EXERCISE DIRECTIONS:
What's wanted is each entry repeated verbatim, minus its images.

(Electronic design automation data)
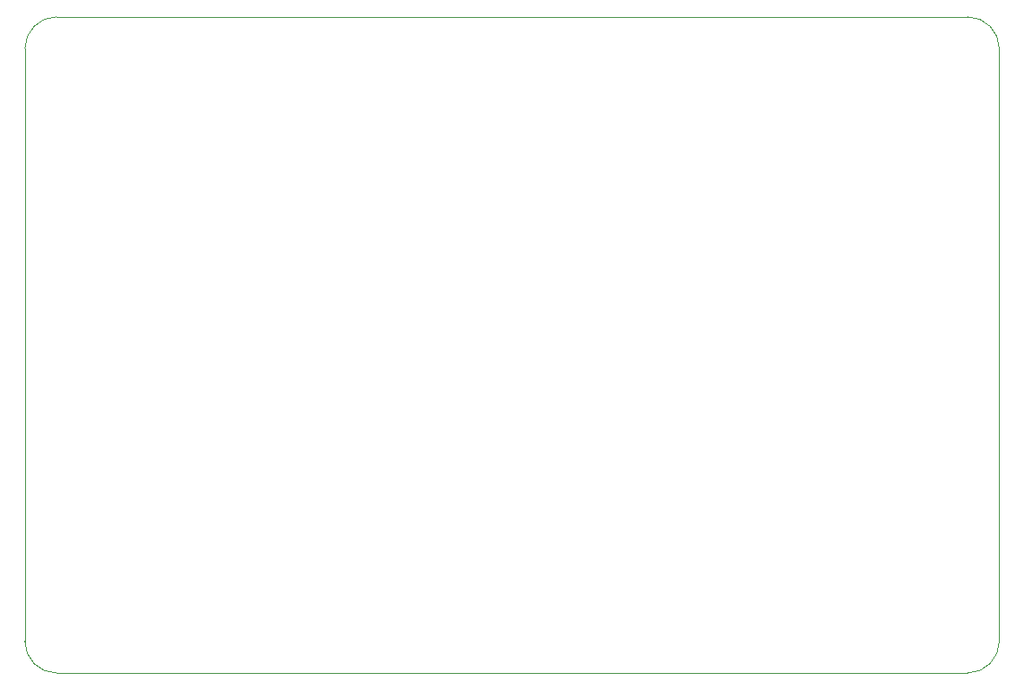
<source format=gm1>
%TF.GenerationSoftware,KiCad,Pcbnew,8.0.4*%
%TF.CreationDate,2024-08-28T18:13:50+02:00*%
%TF.ProjectId,Controller,436f6e74-726f-46c6-9c65-722e6b696361,v0*%
%TF.SameCoordinates,Original*%
%TF.FileFunction,Profile,NP*%
%FSLAX46Y46*%
G04 Gerber Fmt 4.6, Leading zero omitted, Abs format (unit mm)*
G04 Created by KiCad (PCBNEW 8.0.4) date 2024-08-28 18:13:50*
%MOMM*%
%LPD*%
G01*
G04 APERTURE LIST*
%TA.AperFunction,Profile*%
%ADD10C,0.100000*%
%TD*%
G04 APERTURE END LIST*
D10*
X158000000Y-53000000D02*
G75*
G02*
X161000000Y-50000000I3000000J0D01*
G01*
X247000000Y-50000000D02*
G75*
G02*
X250000000Y-53000000I0J-3000000D01*
G01*
X250000000Y-109000000D02*
G75*
G02*
X247000000Y-112000000I-3000000J0D01*
G01*
X250000000Y-53000000D02*
X250000000Y-109000000D01*
X247000000Y-112000000D02*
X161000000Y-112000000D01*
X158000000Y-109000000D02*
X158000000Y-53000000D01*
X161000000Y-50000000D02*
X247000000Y-50000000D01*
X161000000Y-112000000D02*
G75*
G02*
X158000000Y-109000000I0J3000000D01*
G01*
M02*

</source>
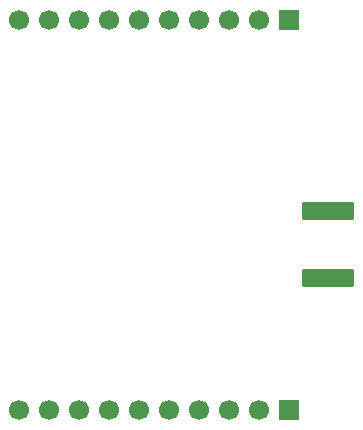
<source format=gbs>
%TF.GenerationSoftware,KiCad,Pcbnew,9.0.4*%
%TF.CreationDate,2025-11-06T05:05:04+09:00*%
%TF.ProjectId,GPS_FrontEnd,4750535f-4672-46f6-9e74-456e642e6b69,Rev.1.1*%
%TF.SameCoordinates,Original*%
%TF.FileFunction,Soldermask,Bot*%
%TF.FilePolarity,Negative*%
%FSLAX46Y46*%
G04 Gerber Fmt 4.6, Leading zero omitted, Abs format (unit mm)*
G04 Created by KiCad (PCBNEW 9.0.4) date 2025-11-06 05:05:04*
%MOMM*%
%LPD*%
G01*
G04 APERTURE LIST*
G04 Aperture macros list*
%AMRoundRect*
0 Rectangle with rounded corners*
0 $1 Rounding radius*
0 $2 $3 $4 $5 $6 $7 $8 $9 X,Y pos of 4 corners*
0 Add a 4 corners polygon primitive as box body*
4,1,4,$2,$3,$4,$5,$6,$7,$8,$9,$2,$3,0*
0 Add four circle primitives for the rounded corners*
1,1,$1+$1,$2,$3*
1,1,$1+$1,$4,$5*
1,1,$1+$1,$6,$7*
1,1,$1+$1,$8,$9*
0 Add four rect primitives between the rounded corners*
20,1,$1+$1,$2,$3,$4,$5,0*
20,1,$1+$1,$4,$5,$6,$7,0*
20,1,$1+$1,$6,$7,$8,$9,0*
20,1,$1+$1,$8,$9,$2,$3,0*%
G04 Aperture macros list end*
%ADD10R,1.700000X1.700000*%
%ADD11C,1.700000*%
%ADD12RoundRect,0.102000X2.100000X-0.675000X2.100000X0.675000X-2.100000X0.675000X-2.100000X-0.675000X0*%
G04 APERTURE END LIST*
D10*
%TO.C,J2*%
X154360000Y-81500000D03*
D11*
X151820000Y-81500000D03*
X149280000Y-81500000D03*
X146740000Y-81500000D03*
X144200000Y-81500000D03*
X141660000Y-81500000D03*
X139120000Y-81500000D03*
X136580000Y-81500000D03*
X134040000Y-81500000D03*
X131500000Y-81500000D03*
%TD*%
D10*
%TO.C,J3*%
X154360000Y-114500000D03*
D11*
X151820000Y-114500000D03*
X149280000Y-114500000D03*
X146740000Y-114500000D03*
X144200000Y-114500000D03*
X141660000Y-114500000D03*
X139120000Y-114500000D03*
X136580000Y-114500000D03*
X134040000Y-114500000D03*
X131500000Y-114500000D03*
%TD*%
D12*
%TO.C,J1*%
X157722500Y-103325000D03*
X157722500Y-97675000D03*
%TD*%
M02*

</source>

FINISHED EXERCISE:
<source format=gm1>
%TF.GenerationSoftware,KiCad,Pcbnew,8.0.4*%
%TF.CreationDate,2024-08-28T18:13:50+02:00*%
%TF.ProjectId,Controller,436f6e74-726f-46c6-9c65-722e6b696361,v0*%
%TF.SameCoordinates,Original*%
%TF.FileFunction,Profile,NP*%
%FSLAX46Y46*%
G04 Gerber Fmt 4.6, Leading zero omitted, Abs format (unit mm)*
G04 Created by KiCad (PCBNEW 8.0.4) date 2024-08-28 18:13:50*
%MOMM*%
%LPD*%
G01*
G04 APERTURE LIST*
%TA.AperFunction,Profile*%
%ADD10C,0.100000*%
%TD*%
G04 APERTURE END LIST*
D10*
X158000000Y-53000000D02*
G75*
G02*
X161000000Y-50000000I3000000J0D01*
G01*
X247000000Y-50000000D02*
G75*
G02*
X250000000Y-53000000I0J-3000000D01*
G01*
X250000000Y-109000000D02*
G75*
G02*
X247000000Y-112000000I-3000000J0D01*
G01*
X250000000Y-53000000D02*
X250000000Y-109000000D01*
X247000000Y-112000000D02*
X161000000Y-112000000D01*
X158000000Y-109000000D02*
X158000000Y-53000000D01*
X161000000Y-50000000D02*
X247000000Y-50000000D01*
X161000000Y-112000000D02*
G75*
G02*
X158000000Y-109000000I0J3000000D01*
G01*
M02*

</source>
<source format=gbs>
%TF.GenerationSoftware,KiCad,Pcbnew,9.0.4*%
%TF.CreationDate,2025-11-06T05:05:04+09:00*%
%TF.ProjectId,GPS_FrontEnd,4750535f-4672-46f6-9e74-456e642e6b69,Rev.1.1*%
%TF.SameCoordinates,Original*%
%TF.FileFunction,Soldermask,Bot*%
%TF.FilePolarity,Negative*%
%FSLAX46Y46*%
G04 Gerber Fmt 4.6, Leading zero omitted, Abs format (unit mm)*
G04 Created by KiCad (PCBNEW 9.0.4) date 2025-11-06 05:05:04*
%MOMM*%
%LPD*%
G01*
G04 APERTURE LIST*
G04 Aperture macros list*
%AMRoundRect*
0 Rectangle with rounded corners*
0 $1 Rounding radius*
0 $2 $3 $4 $5 $6 $7 $8 $9 X,Y pos of 4 corners*
0 Add a 4 corners polygon primitive as box body*
4,1,4,$2,$3,$4,$5,$6,$7,$8,$9,$2,$3,0*
0 Add four circle primitives for the rounded corners*
1,1,$1+$1,$2,$3*
1,1,$1+$1,$4,$5*
1,1,$1+$1,$6,$7*
1,1,$1+$1,$8,$9*
0 Add four rect primitives between the rounded corners*
20,1,$1+$1,$2,$3,$4,$5,0*
20,1,$1+$1,$4,$5,$6,$7,0*
20,1,$1+$1,$6,$7,$8,$9,0*
20,1,$1+$1,$8,$9,$2,$3,0*%
G04 Aperture macros list end*
%ADD10R,1.700000X1.700000*%
%ADD11C,1.700000*%
%ADD12RoundRect,0.102000X2.100000X-0.675000X2.100000X0.675000X-2.100000X0.675000X-2.100000X-0.675000X0*%
G04 APERTURE END LIST*
D10*
%TO.C,J2*%
X154360000Y-81500000D03*
D11*
X151820000Y-81500000D03*
X149280000Y-81500000D03*
X146740000Y-81500000D03*
X144200000Y-81500000D03*
X141660000Y-81500000D03*
X139120000Y-81500000D03*
X136580000Y-81500000D03*
X134040000Y-81500000D03*
X131500000Y-81500000D03*
%TD*%
D10*
%TO.C,J3*%
X154360000Y-114500000D03*
D11*
X151820000Y-114500000D03*
X149280000Y-114500000D03*
X146740000Y-114500000D03*
X144200000Y-114500000D03*
X141660000Y-114500000D03*
X139120000Y-114500000D03*
X136580000Y-114500000D03*
X134040000Y-114500000D03*
X131500000Y-114500000D03*
%TD*%
D12*
%TO.C,J1*%
X157722500Y-103325000D03*
X157722500Y-97675000D03*
%TD*%
M02*

</source>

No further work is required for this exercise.